#### [Task details]
Any pictures in the records below must be left out when you repeat the lines from the line containing "right elbow: (2, 267)" through the line containing "right shoulder: (358, 771)" exactly.

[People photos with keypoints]
--

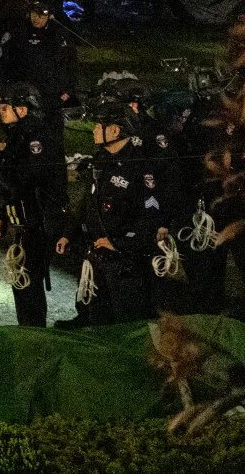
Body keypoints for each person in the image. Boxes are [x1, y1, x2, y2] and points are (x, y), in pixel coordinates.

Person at [57, 97, 168, 326]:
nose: (95, 131)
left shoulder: (139, 167)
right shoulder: (102, 160)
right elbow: (88, 202)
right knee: (99, 323)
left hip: (125, 265)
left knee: (128, 324)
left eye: (99, 126)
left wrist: (118, 243)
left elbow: (150, 217)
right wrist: (69, 232)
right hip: (98, 258)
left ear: (116, 130)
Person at [0, 82, 67, 327]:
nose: (0, 113)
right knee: (21, 282)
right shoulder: (19, 135)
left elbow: (26, 180)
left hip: (36, 224)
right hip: (21, 222)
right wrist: (3, 213)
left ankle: (34, 331)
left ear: (22, 109)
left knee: (29, 282)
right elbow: (9, 186)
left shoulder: (36, 138)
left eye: (4, 108)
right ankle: (28, 327)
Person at [0, 0, 77, 108]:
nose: (36, 19)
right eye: (34, 14)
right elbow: (6, 61)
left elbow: (70, 63)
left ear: (49, 16)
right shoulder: (18, 32)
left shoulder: (59, 35)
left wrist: (69, 90)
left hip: (52, 91)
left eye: (41, 16)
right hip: (24, 89)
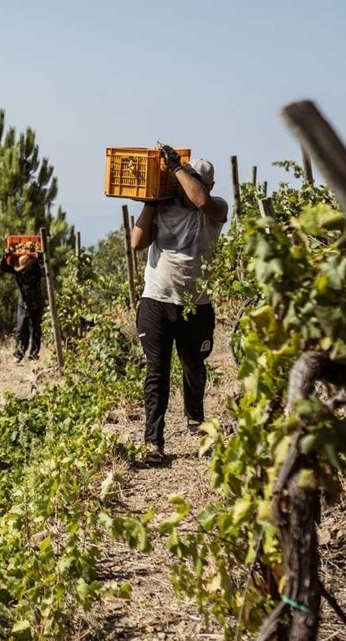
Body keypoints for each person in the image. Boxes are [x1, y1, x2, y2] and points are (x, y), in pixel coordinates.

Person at [130, 147, 228, 464]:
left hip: (196, 304)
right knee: (156, 373)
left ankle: (195, 422)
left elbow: (200, 201)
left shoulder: (215, 208)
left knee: (194, 367)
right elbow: (136, 243)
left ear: (206, 184)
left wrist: (176, 168)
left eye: (193, 179)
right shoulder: (164, 208)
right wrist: (150, 204)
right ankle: (153, 443)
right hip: (157, 300)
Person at [0, 244, 46, 361]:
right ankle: (18, 354)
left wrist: (40, 258)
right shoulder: (18, 271)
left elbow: (45, 271)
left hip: (36, 302)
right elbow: (2, 267)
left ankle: (33, 355)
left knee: (36, 330)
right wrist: (6, 256)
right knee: (21, 328)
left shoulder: (36, 269)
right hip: (23, 302)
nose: (23, 270)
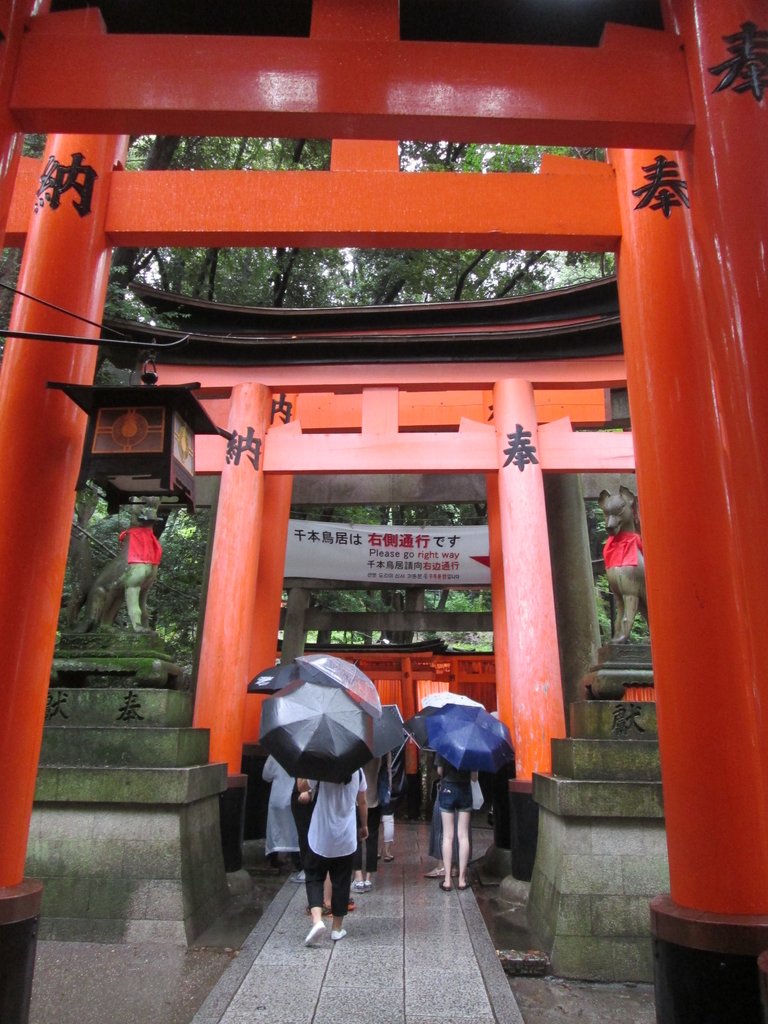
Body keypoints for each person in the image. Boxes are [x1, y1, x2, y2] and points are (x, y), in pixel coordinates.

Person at [300, 769, 368, 945]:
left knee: (314, 876)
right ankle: (337, 929)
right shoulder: (358, 771)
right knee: (341, 881)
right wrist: (364, 826)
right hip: (345, 836)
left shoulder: (322, 767)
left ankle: (317, 921)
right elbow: (363, 801)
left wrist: (303, 767)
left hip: (321, 834)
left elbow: (301, 786)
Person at [435, 754, 477, 891]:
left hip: (447, 788)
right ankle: (462, 880)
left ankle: (447, 880)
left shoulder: (444, 744)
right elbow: (474, 778)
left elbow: (439, 771)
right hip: (465, 789)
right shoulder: (472, 748)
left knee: (447, 836)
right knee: (463, 835)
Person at [262, 755, 300, 873]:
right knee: (294, 830)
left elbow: (266, 776)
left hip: (278, 795)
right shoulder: (301, 754)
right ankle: (296, 860)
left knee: (276, 828)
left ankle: (275, 857)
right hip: (294, 795)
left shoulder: (275, 754)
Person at [352, 756, 382, 892]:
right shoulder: (381, 747)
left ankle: (358, 877)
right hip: (374, 797)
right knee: (372, 838)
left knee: (356, 838)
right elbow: (387, 771)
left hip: (356, 800)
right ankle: (369, 877)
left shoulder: (355, 749)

--

#### [Answer area]
right elbow: (2, 267)
left ankle: (33, 355)
left knee: (36, 330)
right wrist: (6, 256)
right knee: (21, 328)
left shoulder: (36, 269)
right hip: (23, 302)
nose: (23, 270)
Body keypoints for each person in the image. Boxes are [x1, y1, x2, y2] and points are (x, y), in pixel coordinates.

Person at [300, 769, 368, 945]:
left knee: (314, 876)
right ankle: (337, 929)
right shoulder: (358, 771)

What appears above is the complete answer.